On Thu, 04 Dec 2003 17:22:23 PST, Crist Clark said:
Excerise for the reader:
Devise an algorthm that will take an arbitrarily sized packet 20-65535 octets and an arbitrarily sized MTU, > 576 octets, and split the packet into the minimum number of "n" fragments where each fragment is (1) less than the MTU, (2) no two fragments differ by more than 8 octets, and the fragments obey the IP fragmentation rules, (3) data payload must end on an 8-octet boundary for all but the last fragment and (4) each fragment has an exact copy of the original header except for differences in the fragmentation fields and checksum.
Compare to the algorithm of cutting the data in to "m" (mtu - ip_hl)- chunks and putting the leftovers into the final fragment.

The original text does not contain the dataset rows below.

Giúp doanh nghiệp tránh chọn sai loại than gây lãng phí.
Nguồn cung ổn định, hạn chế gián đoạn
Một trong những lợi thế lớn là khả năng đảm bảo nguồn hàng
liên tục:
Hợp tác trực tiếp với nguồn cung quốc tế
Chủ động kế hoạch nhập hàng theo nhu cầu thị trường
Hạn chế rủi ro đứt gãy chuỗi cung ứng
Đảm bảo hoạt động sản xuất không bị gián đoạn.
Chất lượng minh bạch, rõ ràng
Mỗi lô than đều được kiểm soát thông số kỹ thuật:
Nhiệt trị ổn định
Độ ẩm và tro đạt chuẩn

Then re-read rfc792: The ICMP messages typically report errors in the processing of datagrams. To avoid the infinite regress of messages about messages etc., no ICMP messages are sent about ICMP messages. Also ICMP messages are only sent about errors in handling fragment zero of fragemented datagrams. (Fragment zero has the fragment offeset equal zero). and think which is more likely to silently fail - fragmenting a 1500 byte packet 750/750, or 1430/70, if the *second* frag is in possible danger of being lost due to buffer congestion or similar?